P2Y(6) contributes to ovalbumin-induced allergic asthma by enhancing mast cell function in mice

Extracelluar nucleotides have been identified as regulatory factors in asthmatic pathogenesis by activating purinergic receptors. This research aimed to investigate the function of the purinergic receptor P2Y(6) in mediating airway inflammation in allergic asthma. Wild-type (WT) and P2Y(6)-deficient mice were stimulated with ovalbumin (OVA) to construct asthmatic mouse models. Overexpression of P2Y(6) and uridine 5′-diphosphate (UDP)-releasing were demonstrated in lung tissues in ovalbumin-induced asthmatic mice. The release of the cytokine IL-4, mast cell invasion, and the airway remodeling phenotypes were more severe following the application of UDP in asthmatic mice. However, P2Y(6) deficiency reduced these asthmatic pathogeneticsymptoms markedly in a mouse model. In vitro, we found that P2Y(6) in purified mast cells enhanced the functions of mast cells in the inflammatory response in the asthmatic process by triggering their capability for migration, cytokine secretion and granule release. Moreover, P2Y(6) stimulated the function of mast cells through activation of the AKT signaling pathway. Our data provides evidence that P2Y(6) contributes to allergic airway inflammation and remodeling by enhancing the functions of mast cells in ovalbumin-induced asthmatic mice.

* _DATASET ENTRIES_
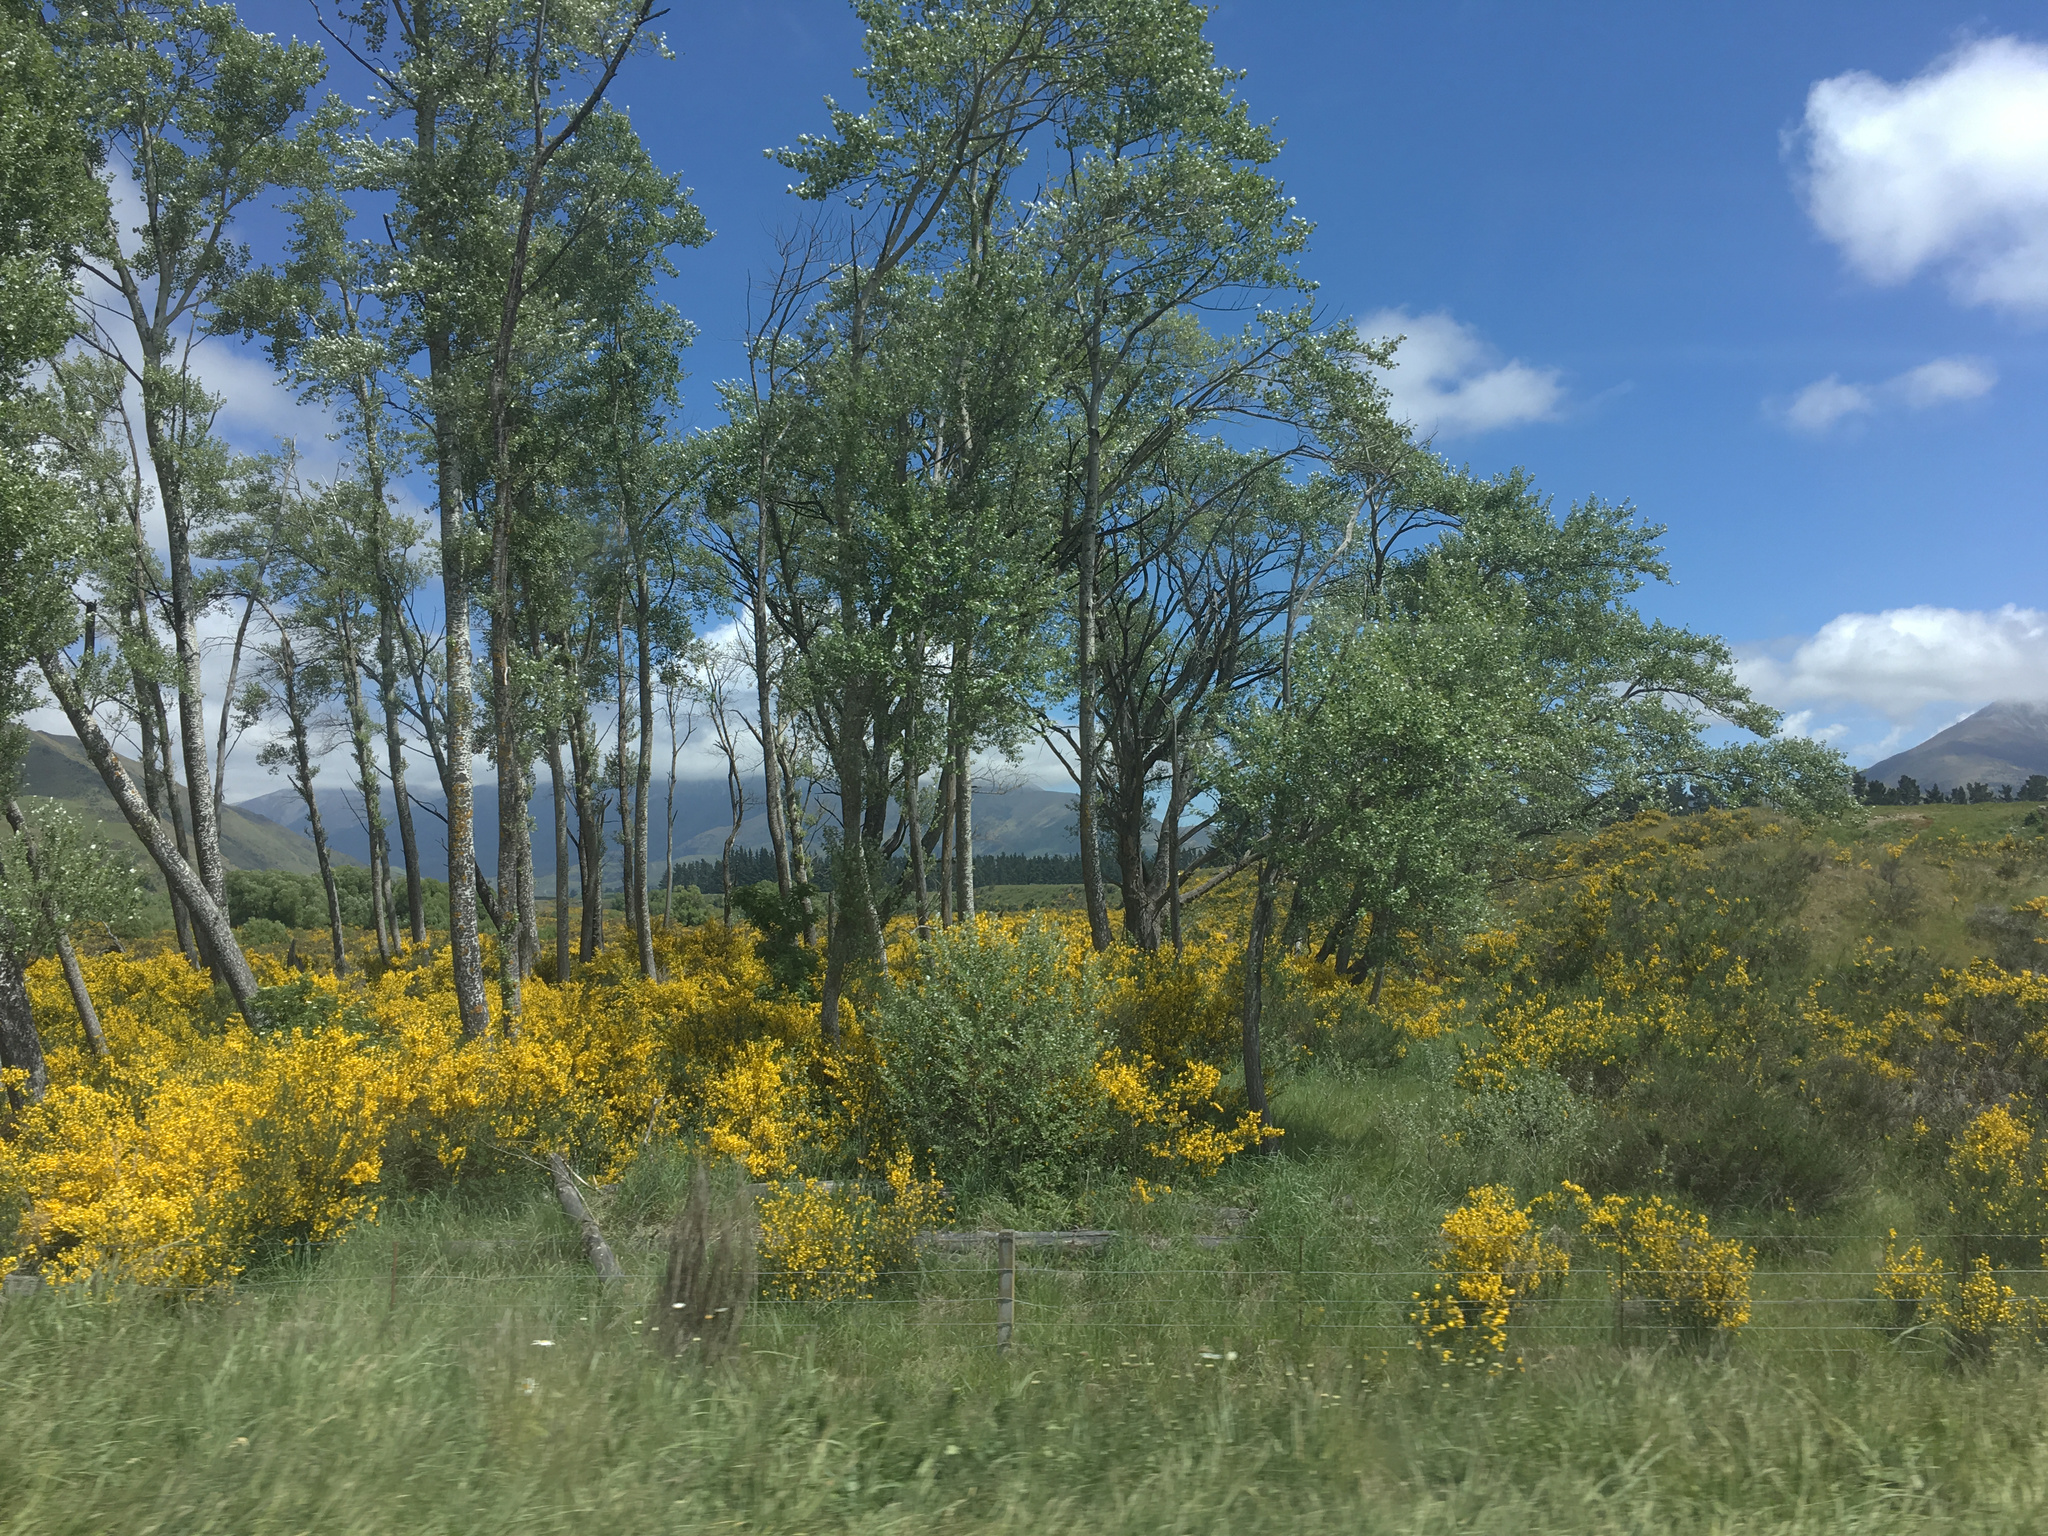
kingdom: Plantae
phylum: Tracheophyta
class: Magnoliopsida
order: Fabales
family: Fabaceae
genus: Cytisus
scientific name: Cytisus scoparius
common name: Scotch broom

* _ACTION ITEM_
In the P2Y(6) asthma abstract, which signaling pathway does P2Y(6) activate to stimulate mast cell function? The records come from a different source than the text.

* _ANSWER BELOW_
The AKT signaling pathway.